* _Available data_:
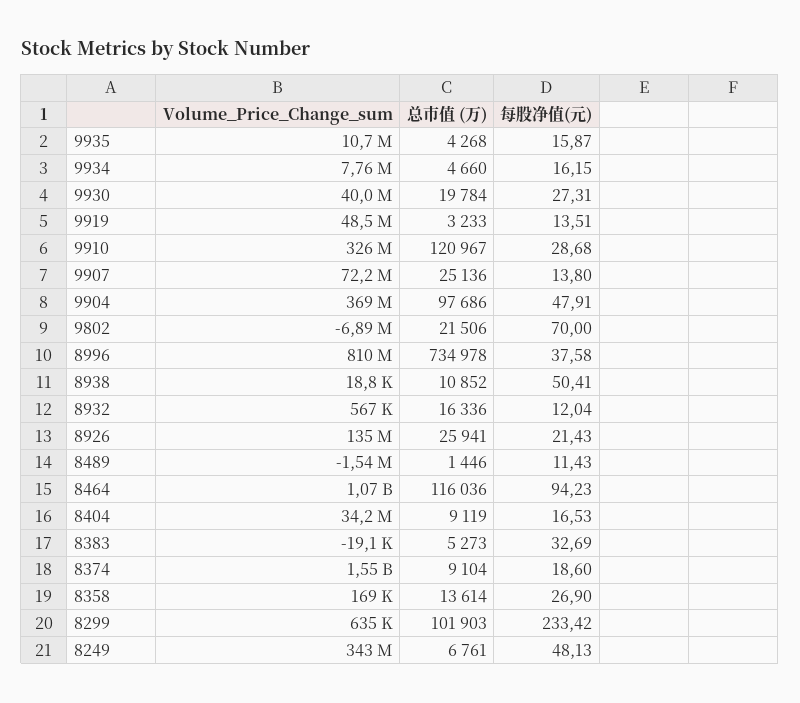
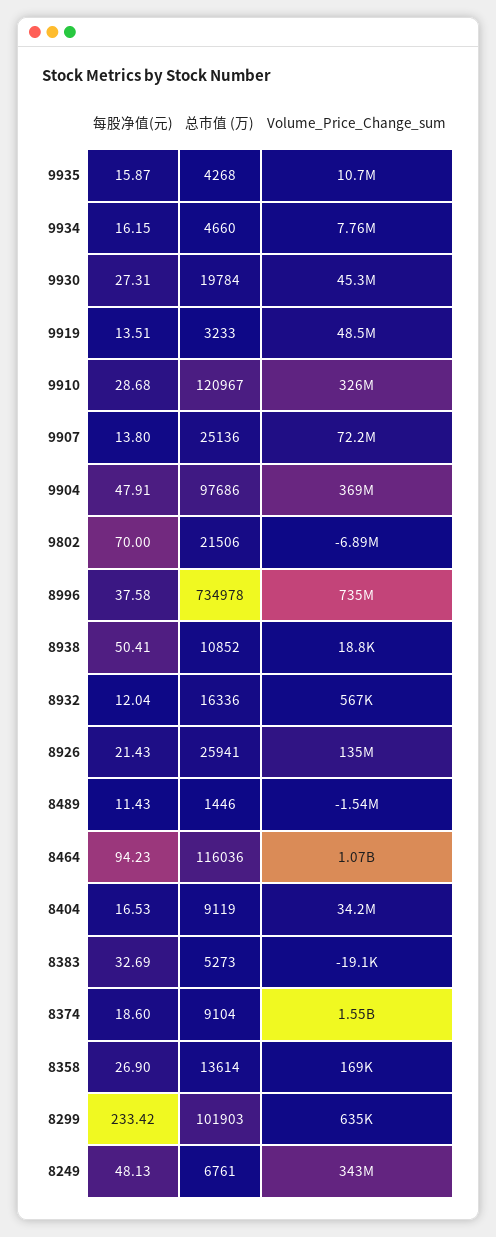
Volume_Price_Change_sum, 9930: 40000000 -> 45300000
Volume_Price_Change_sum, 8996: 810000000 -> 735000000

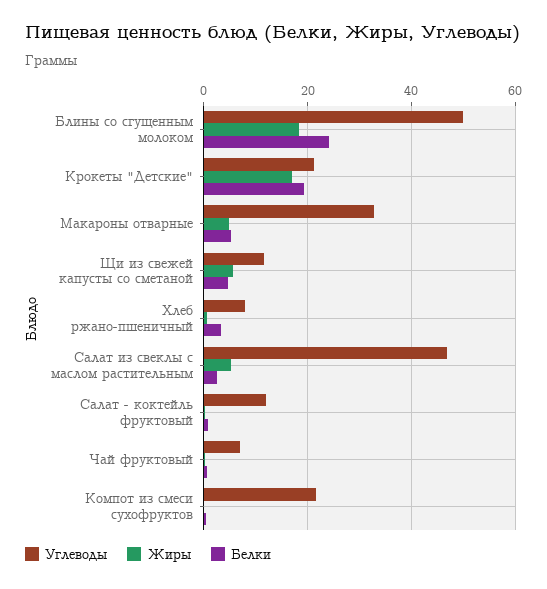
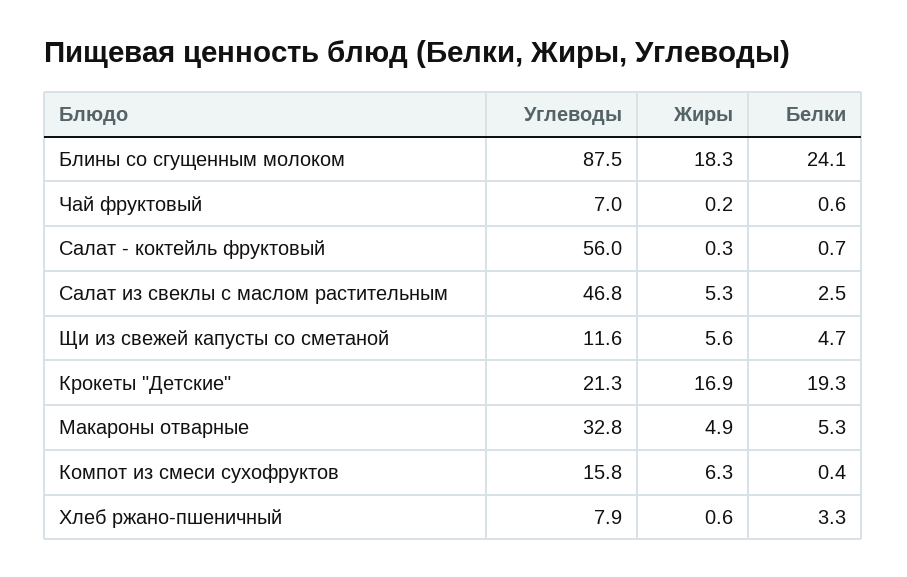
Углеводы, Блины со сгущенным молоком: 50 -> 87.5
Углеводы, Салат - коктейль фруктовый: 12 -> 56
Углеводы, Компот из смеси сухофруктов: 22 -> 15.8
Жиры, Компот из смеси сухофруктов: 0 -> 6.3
...
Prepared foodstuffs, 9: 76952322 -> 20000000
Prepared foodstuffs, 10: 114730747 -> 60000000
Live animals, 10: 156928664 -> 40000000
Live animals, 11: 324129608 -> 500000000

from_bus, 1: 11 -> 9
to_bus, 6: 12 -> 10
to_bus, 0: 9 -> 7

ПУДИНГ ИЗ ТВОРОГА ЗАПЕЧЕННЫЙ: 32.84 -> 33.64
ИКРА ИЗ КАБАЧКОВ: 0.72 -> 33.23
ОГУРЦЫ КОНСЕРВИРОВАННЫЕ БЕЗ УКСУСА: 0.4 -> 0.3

* _Task_:
Search the entries above for the word "Live", and copy every line where it occurs.

* _Final answer_:
Live animals, 10: 156928664 -> 40000000
Live animals, 11: 324129608 -> 500000000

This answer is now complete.